— Exercise details —
Produce a copy of every line in the records that holds the string "bounding".

— Dataset content —
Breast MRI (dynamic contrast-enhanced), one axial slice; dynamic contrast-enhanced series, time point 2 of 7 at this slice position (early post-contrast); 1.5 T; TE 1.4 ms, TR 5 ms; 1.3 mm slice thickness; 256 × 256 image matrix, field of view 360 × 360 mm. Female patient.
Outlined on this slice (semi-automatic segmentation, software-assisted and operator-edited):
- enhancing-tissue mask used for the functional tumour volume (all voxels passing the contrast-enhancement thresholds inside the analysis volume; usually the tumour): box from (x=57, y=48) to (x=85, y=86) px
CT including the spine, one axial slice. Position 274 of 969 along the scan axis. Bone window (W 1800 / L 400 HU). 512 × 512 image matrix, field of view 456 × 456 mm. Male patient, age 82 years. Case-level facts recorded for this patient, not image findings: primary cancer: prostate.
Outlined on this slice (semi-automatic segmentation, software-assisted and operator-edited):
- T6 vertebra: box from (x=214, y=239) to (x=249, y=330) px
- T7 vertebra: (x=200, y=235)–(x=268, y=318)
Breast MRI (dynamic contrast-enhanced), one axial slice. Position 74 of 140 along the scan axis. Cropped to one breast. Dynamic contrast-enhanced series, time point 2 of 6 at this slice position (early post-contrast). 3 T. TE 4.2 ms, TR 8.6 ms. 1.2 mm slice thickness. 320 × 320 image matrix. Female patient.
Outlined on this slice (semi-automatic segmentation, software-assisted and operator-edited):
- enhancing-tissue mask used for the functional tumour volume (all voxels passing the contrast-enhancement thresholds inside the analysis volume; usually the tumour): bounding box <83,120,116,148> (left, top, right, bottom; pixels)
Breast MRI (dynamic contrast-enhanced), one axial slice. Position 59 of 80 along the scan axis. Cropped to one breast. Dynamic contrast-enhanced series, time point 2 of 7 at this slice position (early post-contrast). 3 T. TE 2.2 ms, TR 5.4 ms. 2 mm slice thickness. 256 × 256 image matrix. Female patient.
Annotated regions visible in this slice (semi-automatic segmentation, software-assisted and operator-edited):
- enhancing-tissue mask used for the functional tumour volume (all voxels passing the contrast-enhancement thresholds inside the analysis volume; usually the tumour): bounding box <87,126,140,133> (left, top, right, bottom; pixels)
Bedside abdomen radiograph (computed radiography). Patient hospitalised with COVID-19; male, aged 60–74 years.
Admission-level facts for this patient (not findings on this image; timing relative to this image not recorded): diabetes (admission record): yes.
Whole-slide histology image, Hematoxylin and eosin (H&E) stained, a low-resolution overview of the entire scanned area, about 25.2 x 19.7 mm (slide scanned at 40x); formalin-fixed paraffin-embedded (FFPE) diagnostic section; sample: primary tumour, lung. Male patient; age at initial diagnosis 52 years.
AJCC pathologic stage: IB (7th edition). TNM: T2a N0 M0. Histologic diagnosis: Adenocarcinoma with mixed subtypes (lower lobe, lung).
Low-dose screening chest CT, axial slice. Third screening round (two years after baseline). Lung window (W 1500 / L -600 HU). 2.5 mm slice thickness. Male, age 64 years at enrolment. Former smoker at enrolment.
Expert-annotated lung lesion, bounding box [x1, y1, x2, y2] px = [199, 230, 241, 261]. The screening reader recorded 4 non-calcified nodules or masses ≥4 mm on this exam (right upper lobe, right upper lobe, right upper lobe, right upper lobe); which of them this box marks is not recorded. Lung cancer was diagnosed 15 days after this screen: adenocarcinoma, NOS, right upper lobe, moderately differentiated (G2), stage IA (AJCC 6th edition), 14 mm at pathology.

— Output for this exercise —
- enhancing-tissue mask used for the functional tumour volume (all voxels passing the contrast-enhancement thresholds inside the analysis volume; usually the tumour): bounding box <83,120,116,148> (left, top, right, bottom; pixels)
- enhancing-tissue mask used for the functional tumour volume (all voxels passing the contrast-enhancement thresholds inside the analysis volume; usually the tumour): bounding box <87,126,140,133> (left, top, right, bottom; pixels)
Expert-annotated lung lesion, bounding box [x1, y1, x2, y2] px = [199, 230, 241, 261]. The screening reader recorded 4 non-calcified nodules or masses ≥4 mm on this exam (right upper lobe, right upper lobe, right upper lobe, right upper lobe); which of them this box marks is not recorded. Lung cancer was diagnosed 15 days after this screen: adenocarcinoma, NOS, right upper lobe, moderately differentiated (G2), stage IA (AJCC 6th edition), 14 mm at pathology.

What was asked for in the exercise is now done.